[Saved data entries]
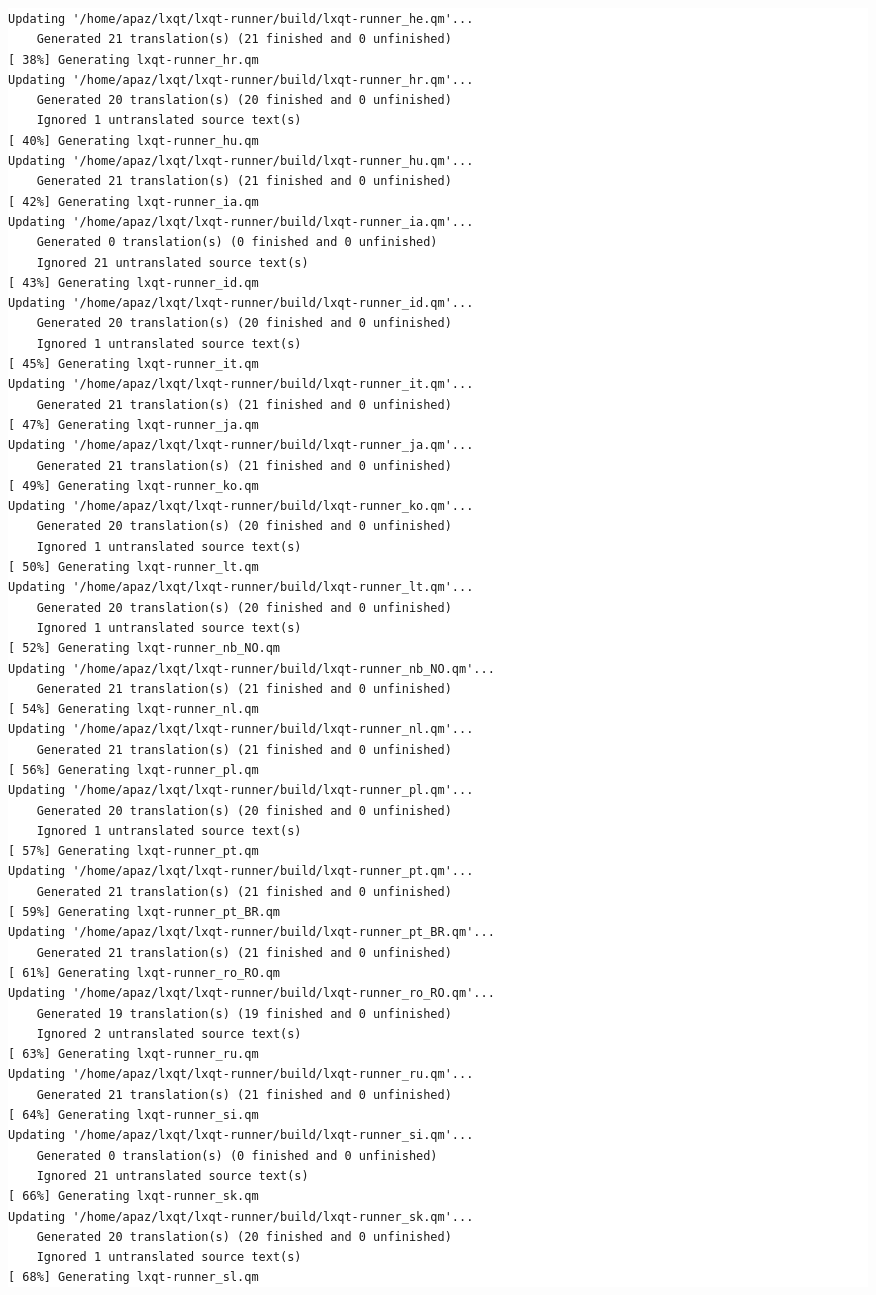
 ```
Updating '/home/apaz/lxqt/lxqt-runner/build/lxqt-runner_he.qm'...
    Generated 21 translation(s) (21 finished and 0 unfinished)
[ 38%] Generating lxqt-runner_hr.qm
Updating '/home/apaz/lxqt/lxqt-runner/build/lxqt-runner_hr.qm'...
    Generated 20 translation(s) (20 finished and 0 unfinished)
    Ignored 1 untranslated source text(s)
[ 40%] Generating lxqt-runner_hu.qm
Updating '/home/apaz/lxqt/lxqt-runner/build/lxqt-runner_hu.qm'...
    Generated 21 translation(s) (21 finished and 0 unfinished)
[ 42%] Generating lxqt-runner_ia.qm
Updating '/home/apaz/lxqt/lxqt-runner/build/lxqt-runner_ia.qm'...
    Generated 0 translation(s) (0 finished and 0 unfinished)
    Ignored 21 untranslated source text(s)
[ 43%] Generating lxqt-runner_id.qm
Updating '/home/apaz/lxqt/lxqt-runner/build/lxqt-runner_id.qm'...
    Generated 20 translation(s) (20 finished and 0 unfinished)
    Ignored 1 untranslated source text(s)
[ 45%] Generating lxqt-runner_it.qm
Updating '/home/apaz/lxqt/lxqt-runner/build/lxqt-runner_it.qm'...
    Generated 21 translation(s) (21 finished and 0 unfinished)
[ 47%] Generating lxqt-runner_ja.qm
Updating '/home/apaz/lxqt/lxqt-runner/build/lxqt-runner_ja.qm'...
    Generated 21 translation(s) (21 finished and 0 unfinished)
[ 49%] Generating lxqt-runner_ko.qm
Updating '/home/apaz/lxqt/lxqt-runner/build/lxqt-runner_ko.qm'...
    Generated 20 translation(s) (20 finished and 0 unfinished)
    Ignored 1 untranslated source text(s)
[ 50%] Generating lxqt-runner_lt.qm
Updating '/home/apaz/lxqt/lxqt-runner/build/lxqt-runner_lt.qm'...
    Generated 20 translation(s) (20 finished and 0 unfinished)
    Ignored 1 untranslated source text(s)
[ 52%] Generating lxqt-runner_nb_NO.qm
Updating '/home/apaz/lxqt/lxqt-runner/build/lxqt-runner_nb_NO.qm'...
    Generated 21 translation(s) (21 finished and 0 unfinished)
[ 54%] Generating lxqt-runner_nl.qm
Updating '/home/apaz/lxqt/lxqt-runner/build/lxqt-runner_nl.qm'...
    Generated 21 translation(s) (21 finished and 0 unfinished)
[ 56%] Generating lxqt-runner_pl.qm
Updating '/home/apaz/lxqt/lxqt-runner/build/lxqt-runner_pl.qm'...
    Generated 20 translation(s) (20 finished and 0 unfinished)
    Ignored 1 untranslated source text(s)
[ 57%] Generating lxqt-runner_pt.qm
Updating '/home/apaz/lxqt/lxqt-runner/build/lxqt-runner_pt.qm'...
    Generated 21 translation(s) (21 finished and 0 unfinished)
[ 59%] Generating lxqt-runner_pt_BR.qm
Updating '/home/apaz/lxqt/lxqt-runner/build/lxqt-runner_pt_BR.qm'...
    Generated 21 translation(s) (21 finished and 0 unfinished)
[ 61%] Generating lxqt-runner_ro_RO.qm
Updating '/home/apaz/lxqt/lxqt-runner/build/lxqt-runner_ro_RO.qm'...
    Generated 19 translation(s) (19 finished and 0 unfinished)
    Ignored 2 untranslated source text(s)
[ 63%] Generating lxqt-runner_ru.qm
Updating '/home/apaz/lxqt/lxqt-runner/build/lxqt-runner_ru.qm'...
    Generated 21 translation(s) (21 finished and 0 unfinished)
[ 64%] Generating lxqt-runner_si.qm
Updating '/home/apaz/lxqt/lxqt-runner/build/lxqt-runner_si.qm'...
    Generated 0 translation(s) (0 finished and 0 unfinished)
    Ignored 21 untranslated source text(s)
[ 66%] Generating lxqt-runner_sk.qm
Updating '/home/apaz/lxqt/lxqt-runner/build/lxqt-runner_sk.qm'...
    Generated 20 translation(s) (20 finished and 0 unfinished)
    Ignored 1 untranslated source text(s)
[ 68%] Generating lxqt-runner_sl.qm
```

**What you will do**. Skipping the pictures, output the entries exactly as they appear above.

**Answer**.
 ```
Updating '/home/apaz/lxqt/lxqt-runner/build/lxqt-runner_he.qm'...
    Generated 21 translation(s) (21 finished and 0 unfinished)
[ 38%] Generating lxqt-runner_hr.qm
Updating '/home/apaz/lxqt/lxqt-runner/build/lxqt-runner_hr.qm'...
    Generated 20 translation(s) (20 finished and 0 unfinished)
    Ignored 1 untranslated source text(s)
[ 40%] Generating lxqt-runner_hu.qm
Updating '/home/apaz/lxqt/lxqt-runner/build/lxqt-runner_hu.qm'...
    Generated 21 translation(s) (21 finished and 0 unfinished)
[ 42%] Generating lxqt-runner_ia.qm
Updating '/home/apaz/lxqt/lxqt-runner/build/lxqt-runner_ia.qm'...
    Generated 0 translation(s) (0 finished and 0 unfinished)
    Ignored 21 untranslated source text(s)
[ 43%] Generating lxqt-runner_id.qm
Updating '/home/apaz/lxqt/lxqt-runner/build/lxqt-runner_id.qm'...
    Generated 20 translation(s) (20 finished and 0 unfinished)
    Ignored 1 untranslated source text(s)
[ 45%] Generating lxqt-runner_it.qm
Updating '/home/apaz/lxqt/lxqt-runner/build/lxqt-runner_it.qm'...
    Generated 21 translation(s) (21 finished and 0 unfinished)
[ 47%] Generating lxqt-runner_ja.qm
Updating '/home/apaz/lxqt/lxqt-runner/build/lxqt-runner_ja.qm'...
    Generated 21 translation(s) (21 finished and 0 unfinished)
[ 49%] Generating lxqt-runner_ko.qm
Updating '/home/apaz/lxqt/lxqt-runner/build/lxqt-runner_ko.qm'...
    Generated 20 translation(s) (20 finished and 0 unfinished)
    Ignored 1 untranslated source text(s)
[ 50%] Generating lxqt-runner_lt.qm
Updating '/home/apaz/lxqt/lxqt-runner/build/lxqt-runner_lt.qm'...
    Generated 20 translation(s) (20 finished and 0 unfinished)
    Ignored 1 untranslated source text(s)
[ 52%] Generating lxqt-runner_nb_NO.qm
Updating '/home/apaz/lxqt/lxqt-runner/build/lxqt-runner_nb_NO.qm'...
    Generated 21 translation(s) (21 finished and 0 unfinished)
[ 54%] Generating lxqt-runner_nl.qm
Updating '/home/apaz/lxqt/lxqt-runner/build/lxqt-runner_nl.qm'...
    Generated 21 translation(s) (21 finished and 0 unfinished)
[ 56%] Generating lxqt-runner_pl.qm
Updating '/home/apaz/lxqt/lxqt-runner/build/lxqt-runner_pl.qm'...
    Generated 20 translation(s) (20 finished and 0 unfinished)
    Ignored 1 untranslated source text(s)
[ 57%] Generating lxqt-runner_pt.qm
Updating '/home/apaz/lxqt/lxqt-runner/build/lxqt-runner_pt.qm'...
    Generated 21 translation(s) (21 finished and 0 unfinished)
[ 59%] Generating lxqt-runner_pt_BR.qm
Updating '/home/apaz/lxqt/lxqt-runner/build/lxqt-runner_pt_BR.qm'...
    Generated 21 translation(s) (21 finished and 0 unfinished)
[ 61%] Generating lxqt-runner_ro_RO.qm
Updating '/home/apaz/lxqt/lxqt-runner/build/lxqt-runner_ro_RO.qm'...
    Generated 19 translation(s) (19 finished and 0 unfinished)
    Ignored 2 untranslated source text(s)
[ 63%] Generating lxqt-runner_ru.qm
Updating '/home/apaz/lxqt/lxqt-runner/build/lxqt-runner_ru.qm'...
    Generated 21 translation(s) (21 finished and 0 unfinished)
[ 64%] Generating lxqt-runner_si.qm
Updating '/home/apaz/lxqt/lxqt-runner/build/lxqt-runner_si.qm'...
    Generated 0 translation(s) (0 finished and 0 unfinished)
    Ignored 21 untranslated source text(s)
[ 66%] Generating lxqt-runner_sk.qm
Updating '/home/apaz/lxqt/lxqt-runner/build/lxqt-runner_sk.qm'...
    Generated 20 translation(s) (20 finished and 0 unfinished)
    Ignored 1 untranslated source text(s)
[ 68%] Generating lxqt-runner_sl.qm
```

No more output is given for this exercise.